Natural elements, like sun and rain, can wear down a fence overtime. This will slowly make the wood turn grey and splintered. But with proper upkeep, you can help extend the life of your fence and improve its look. That's why it's a good idea to wash your fence on a regular basis. We'll teach you the basic do's and don'ts of washing your fence, so you'll be able to have your fence looking new again.
ou'll only need a couple things to wash your fence: fence cleaner solution and a pressure washer. When it comes to pressure washers, you'll want to use one that's rated at around 1200-2000 psi for hardwoods, and less than that for softer woods. Be sure to prepare the area before washing, such as covering any nearby plants to protect them.
If your fence has previously been stained, you'll need to use a stain stripper before washing. The manufacturer's instructions can guide you through this process. Typically, that will include applying the stain stripper, allowing it to soak, then scrubbing and rinsing the stain off.
If your fence doesn't have any stain on it, you'll be able to get started immediately. Add the deck cleaner to the pressure washer, connect it to a hose, and you'll be ready to begin.
When using the pressure washer on the fence, you'll want to use slow, even strokes and make sure the tip is about 12" to 18" away from the surface. It's a good idea to keep the spray wand moving constantly, and a wide angle tip is recommended as you don't want strong pressure in a single, focused location. By using the wrong tip, or by spraying too close to the fence, you could potentially damage the wood.
Right away, you'll be able to notice the difference between the dull, grey panels and the panels that have been pressure washed. Continue washing the fence in a uniform fashion until your entire fence is clean.
For anyone doing this without a pressure washer, you'll need stiff bristled brush, commonly known as a deck brush, to scrub your fence clean. This will make the job significantly harder because you'll be manually scrubbing the fence, but it's still an option for those who don't have access to a pressure washer.
Even if you do use a pressure washer, a deck brush could come in handy for any tough stains that might remain.

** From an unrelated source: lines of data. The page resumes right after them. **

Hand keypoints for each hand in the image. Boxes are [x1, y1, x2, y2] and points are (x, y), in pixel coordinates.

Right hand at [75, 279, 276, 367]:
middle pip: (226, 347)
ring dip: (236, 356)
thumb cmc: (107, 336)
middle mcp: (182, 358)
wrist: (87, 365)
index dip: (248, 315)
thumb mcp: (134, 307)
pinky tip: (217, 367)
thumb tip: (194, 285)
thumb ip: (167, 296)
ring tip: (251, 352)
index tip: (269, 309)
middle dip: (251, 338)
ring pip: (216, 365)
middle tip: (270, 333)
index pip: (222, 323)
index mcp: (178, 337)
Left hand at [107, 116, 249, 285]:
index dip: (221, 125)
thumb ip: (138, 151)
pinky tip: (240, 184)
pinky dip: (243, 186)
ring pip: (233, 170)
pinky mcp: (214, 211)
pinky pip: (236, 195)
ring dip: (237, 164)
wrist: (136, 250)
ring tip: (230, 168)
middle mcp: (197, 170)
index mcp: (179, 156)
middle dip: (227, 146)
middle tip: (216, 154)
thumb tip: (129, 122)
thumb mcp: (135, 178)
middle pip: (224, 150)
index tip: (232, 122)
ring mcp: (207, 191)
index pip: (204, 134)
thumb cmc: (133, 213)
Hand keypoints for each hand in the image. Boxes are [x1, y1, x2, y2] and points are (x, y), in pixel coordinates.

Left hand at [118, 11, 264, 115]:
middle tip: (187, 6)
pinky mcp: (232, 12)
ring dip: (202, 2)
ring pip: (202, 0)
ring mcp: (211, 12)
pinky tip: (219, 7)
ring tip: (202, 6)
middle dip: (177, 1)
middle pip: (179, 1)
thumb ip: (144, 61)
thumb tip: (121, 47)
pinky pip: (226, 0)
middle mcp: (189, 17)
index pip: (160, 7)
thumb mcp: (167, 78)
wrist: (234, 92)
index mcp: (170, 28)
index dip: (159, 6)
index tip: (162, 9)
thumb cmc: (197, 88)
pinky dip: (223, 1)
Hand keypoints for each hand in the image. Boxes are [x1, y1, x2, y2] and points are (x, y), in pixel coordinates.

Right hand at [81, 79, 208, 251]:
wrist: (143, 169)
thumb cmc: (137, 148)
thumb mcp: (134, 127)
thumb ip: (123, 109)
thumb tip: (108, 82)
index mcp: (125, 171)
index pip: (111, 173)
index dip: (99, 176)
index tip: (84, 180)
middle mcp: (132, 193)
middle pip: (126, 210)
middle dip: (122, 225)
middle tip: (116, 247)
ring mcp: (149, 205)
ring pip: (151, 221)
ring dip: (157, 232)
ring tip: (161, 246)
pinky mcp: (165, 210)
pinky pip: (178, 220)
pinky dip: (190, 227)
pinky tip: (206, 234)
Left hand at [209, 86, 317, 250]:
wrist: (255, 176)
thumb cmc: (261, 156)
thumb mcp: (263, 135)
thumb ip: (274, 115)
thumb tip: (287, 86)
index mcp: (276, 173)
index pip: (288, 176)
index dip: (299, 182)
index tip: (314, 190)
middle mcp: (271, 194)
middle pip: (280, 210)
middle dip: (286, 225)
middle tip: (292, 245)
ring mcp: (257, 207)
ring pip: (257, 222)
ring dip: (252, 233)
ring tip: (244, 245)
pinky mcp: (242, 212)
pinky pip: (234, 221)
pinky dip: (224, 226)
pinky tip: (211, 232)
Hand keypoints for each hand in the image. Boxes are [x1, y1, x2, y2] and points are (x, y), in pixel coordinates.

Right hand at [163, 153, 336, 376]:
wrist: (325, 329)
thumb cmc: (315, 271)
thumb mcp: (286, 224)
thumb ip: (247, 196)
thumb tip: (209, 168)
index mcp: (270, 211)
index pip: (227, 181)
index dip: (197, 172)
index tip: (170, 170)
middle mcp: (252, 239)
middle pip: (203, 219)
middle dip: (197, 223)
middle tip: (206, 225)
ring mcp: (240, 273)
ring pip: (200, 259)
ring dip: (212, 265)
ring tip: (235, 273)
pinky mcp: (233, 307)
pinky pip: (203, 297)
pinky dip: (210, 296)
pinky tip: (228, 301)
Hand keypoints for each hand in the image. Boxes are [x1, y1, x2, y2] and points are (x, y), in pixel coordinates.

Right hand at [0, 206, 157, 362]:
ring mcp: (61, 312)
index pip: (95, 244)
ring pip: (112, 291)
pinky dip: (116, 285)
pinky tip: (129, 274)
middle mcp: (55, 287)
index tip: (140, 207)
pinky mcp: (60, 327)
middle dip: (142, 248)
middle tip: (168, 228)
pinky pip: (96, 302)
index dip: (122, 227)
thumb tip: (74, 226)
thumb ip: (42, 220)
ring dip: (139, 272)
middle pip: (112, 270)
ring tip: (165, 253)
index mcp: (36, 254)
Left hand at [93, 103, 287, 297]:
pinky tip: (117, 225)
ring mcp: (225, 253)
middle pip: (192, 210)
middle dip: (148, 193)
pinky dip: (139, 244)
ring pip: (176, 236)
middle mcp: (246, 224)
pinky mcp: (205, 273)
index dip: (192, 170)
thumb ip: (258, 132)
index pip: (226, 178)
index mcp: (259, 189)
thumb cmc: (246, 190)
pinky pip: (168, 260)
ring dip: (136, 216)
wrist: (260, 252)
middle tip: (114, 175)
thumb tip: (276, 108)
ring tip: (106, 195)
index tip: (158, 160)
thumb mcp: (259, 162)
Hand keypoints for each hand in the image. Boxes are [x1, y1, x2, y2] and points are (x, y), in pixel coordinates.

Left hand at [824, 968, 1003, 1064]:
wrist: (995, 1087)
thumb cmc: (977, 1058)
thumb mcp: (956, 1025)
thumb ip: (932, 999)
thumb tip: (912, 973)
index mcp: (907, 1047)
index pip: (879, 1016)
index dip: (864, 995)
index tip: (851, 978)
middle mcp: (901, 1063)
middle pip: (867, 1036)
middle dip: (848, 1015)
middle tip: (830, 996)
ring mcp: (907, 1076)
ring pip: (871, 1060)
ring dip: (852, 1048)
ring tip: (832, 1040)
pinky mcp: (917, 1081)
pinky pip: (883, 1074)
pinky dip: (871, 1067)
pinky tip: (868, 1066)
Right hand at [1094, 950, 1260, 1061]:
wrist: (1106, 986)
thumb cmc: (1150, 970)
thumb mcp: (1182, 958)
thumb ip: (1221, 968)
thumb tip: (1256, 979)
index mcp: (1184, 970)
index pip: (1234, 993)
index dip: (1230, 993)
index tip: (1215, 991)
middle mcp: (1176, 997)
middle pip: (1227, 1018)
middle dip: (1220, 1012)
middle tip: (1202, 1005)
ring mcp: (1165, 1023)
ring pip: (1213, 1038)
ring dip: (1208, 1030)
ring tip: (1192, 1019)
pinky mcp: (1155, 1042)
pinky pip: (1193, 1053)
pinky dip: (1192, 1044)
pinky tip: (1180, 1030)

Once you've finished cleaning the fence and it's dry again, it'd be a good idea to look for any imperfections. You can smooth down rough edges, or fill in any cracks with wood putty.
It can also be a good time to make minor repairs to your fence.
After you've finished washing your fence and making any repairs, your fence will be ready for staining.
Washing your fence can help bring new life to it and help it last longer but unfortunately it will not last forever - at some point you'll need to replace it.